Commençons directement par ce troisième jour donc, si vous voulez voir
les deux premiers, fiez-vous aux articles d’avant. Je prends enfin ce fameux
petit avion pour Praslin, le décor est épatant, j’avoue. La graduation de la
couleur de l’océan allant du vert au bleu est impeccable, déroutante,
paradisiaque, c’est le rêve des tropiques, yeux grands ouverts.
J’arrive et retrouve donc le Chef Manager de Aride Island, Uzice.

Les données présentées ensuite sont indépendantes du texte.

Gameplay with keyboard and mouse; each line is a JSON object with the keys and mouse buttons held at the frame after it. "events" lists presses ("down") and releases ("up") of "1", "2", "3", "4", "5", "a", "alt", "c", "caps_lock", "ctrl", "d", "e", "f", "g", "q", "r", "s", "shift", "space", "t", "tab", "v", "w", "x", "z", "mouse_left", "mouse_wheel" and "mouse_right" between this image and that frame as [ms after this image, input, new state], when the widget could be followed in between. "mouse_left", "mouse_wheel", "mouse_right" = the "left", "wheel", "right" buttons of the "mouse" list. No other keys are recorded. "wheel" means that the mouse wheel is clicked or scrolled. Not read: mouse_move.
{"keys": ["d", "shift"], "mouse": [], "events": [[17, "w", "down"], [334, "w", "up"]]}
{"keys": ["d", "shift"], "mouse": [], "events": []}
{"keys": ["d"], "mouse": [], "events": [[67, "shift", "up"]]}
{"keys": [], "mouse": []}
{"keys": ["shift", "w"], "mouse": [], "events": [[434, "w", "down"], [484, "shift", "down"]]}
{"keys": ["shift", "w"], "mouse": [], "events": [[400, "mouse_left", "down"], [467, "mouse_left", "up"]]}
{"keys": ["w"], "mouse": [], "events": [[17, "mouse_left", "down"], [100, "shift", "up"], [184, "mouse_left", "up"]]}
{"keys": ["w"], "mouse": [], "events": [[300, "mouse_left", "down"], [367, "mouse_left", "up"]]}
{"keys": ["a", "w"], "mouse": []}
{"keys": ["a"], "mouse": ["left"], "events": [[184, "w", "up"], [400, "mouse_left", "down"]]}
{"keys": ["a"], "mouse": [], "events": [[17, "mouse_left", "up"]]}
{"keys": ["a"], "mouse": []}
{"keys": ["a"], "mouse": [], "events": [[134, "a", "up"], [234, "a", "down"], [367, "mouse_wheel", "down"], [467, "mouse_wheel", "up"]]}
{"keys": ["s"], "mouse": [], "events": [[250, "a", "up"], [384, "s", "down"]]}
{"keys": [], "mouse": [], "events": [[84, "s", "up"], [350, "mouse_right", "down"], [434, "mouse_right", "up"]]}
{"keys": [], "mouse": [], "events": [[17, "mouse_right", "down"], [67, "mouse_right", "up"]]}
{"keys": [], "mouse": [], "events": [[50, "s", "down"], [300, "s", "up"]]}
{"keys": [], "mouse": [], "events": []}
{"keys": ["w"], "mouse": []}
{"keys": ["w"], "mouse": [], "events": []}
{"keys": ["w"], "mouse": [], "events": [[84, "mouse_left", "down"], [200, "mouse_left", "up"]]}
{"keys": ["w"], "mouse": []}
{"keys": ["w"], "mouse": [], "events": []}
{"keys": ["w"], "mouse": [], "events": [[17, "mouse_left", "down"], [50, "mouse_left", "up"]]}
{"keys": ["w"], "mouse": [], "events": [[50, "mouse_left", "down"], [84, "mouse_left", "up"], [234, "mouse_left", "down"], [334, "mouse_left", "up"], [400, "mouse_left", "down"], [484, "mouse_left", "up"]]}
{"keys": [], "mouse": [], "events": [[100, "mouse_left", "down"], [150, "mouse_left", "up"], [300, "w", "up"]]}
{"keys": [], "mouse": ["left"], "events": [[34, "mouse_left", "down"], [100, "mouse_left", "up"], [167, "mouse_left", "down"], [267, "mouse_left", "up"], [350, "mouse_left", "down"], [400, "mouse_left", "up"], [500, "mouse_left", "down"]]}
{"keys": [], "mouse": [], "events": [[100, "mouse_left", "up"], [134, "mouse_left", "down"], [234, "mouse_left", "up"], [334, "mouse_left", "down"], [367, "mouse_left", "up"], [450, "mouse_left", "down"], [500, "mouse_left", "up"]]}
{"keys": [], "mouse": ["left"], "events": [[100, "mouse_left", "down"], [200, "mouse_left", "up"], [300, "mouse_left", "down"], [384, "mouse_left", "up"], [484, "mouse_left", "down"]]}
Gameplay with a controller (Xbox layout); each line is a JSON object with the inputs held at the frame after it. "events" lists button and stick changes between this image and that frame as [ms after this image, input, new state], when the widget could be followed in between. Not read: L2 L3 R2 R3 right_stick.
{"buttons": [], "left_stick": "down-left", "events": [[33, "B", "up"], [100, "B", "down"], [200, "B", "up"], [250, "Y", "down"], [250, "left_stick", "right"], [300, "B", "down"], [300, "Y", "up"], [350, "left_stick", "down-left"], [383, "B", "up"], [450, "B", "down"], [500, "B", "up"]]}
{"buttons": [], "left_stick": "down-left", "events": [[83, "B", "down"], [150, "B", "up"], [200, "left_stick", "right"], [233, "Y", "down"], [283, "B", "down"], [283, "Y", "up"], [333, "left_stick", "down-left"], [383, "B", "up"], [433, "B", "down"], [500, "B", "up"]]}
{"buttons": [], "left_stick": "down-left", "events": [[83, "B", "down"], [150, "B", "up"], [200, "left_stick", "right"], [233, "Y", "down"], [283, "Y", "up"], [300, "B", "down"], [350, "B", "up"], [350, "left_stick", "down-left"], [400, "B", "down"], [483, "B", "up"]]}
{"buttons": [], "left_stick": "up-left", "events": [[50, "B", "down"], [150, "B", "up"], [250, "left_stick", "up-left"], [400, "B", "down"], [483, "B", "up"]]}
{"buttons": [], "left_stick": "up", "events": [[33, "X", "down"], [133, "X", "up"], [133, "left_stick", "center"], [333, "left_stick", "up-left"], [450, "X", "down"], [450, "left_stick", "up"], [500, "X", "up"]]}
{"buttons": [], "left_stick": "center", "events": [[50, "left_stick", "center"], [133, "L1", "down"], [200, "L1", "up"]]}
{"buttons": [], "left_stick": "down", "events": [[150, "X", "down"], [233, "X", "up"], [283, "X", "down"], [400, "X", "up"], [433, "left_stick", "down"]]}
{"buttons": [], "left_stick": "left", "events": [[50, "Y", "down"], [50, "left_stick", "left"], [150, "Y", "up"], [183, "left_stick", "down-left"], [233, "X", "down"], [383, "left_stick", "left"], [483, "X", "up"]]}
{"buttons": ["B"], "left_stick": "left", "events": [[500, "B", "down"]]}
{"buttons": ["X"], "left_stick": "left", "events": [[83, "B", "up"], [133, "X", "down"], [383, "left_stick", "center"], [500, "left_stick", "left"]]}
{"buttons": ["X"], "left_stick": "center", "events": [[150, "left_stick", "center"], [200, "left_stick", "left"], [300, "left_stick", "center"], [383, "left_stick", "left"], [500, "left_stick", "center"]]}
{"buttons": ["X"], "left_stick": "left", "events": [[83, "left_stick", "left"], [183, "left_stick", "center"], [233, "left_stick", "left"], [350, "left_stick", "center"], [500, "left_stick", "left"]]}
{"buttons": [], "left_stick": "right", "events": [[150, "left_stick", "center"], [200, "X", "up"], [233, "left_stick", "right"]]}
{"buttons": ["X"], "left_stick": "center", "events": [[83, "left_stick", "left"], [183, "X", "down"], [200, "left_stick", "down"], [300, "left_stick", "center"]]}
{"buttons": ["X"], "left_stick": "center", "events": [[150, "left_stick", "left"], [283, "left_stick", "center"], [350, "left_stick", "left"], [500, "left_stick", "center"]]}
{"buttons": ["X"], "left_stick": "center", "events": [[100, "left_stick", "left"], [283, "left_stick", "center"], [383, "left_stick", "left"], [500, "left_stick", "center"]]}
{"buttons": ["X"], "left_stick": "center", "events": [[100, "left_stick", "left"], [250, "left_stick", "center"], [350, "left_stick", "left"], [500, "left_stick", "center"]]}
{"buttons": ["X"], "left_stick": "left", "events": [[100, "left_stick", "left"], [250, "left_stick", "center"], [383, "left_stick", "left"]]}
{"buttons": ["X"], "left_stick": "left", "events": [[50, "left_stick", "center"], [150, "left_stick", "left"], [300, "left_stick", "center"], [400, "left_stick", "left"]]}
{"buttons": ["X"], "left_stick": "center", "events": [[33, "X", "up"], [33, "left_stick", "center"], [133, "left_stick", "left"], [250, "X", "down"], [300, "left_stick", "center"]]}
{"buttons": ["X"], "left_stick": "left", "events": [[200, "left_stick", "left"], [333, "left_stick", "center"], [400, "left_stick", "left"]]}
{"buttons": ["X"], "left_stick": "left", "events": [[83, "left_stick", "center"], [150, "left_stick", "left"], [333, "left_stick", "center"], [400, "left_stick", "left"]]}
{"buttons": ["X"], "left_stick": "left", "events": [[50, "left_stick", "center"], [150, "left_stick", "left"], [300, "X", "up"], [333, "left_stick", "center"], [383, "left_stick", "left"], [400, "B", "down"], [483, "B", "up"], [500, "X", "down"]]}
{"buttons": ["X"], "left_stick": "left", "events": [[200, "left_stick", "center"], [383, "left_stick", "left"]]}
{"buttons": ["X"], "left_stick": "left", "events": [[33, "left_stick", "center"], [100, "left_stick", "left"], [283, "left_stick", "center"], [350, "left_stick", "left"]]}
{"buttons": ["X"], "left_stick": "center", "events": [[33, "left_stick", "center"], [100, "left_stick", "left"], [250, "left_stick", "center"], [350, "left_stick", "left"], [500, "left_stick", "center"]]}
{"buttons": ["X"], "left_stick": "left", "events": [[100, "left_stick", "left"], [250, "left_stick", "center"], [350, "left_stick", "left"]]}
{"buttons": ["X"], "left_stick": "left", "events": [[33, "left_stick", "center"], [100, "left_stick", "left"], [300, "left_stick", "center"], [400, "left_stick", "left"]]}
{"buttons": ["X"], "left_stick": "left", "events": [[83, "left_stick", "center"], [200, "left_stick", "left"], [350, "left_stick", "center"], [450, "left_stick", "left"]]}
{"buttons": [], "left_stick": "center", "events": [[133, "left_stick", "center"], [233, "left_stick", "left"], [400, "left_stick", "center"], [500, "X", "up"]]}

J’apprendrais plus tard que tout le monde l’appelle Manager donc il y a des
chances que je m’y mette aussi. Uzice m’emmène près du bateau qui nous mènera à
Aride mais avant cela, je dois acheter à manger. J’ai le temps puisque de toute
façon, nous ne partons pas avant 17h, le temps qu’une personne d’Aride revienne
de Mahé où il est parti en matinée voter. Oui, ce sont les élections
présidentielles en ce moment. Six partis au lieu de… un d’habitude (enfin deux
mais bon vous voyez le truc), donc il y aura possiblement du changement.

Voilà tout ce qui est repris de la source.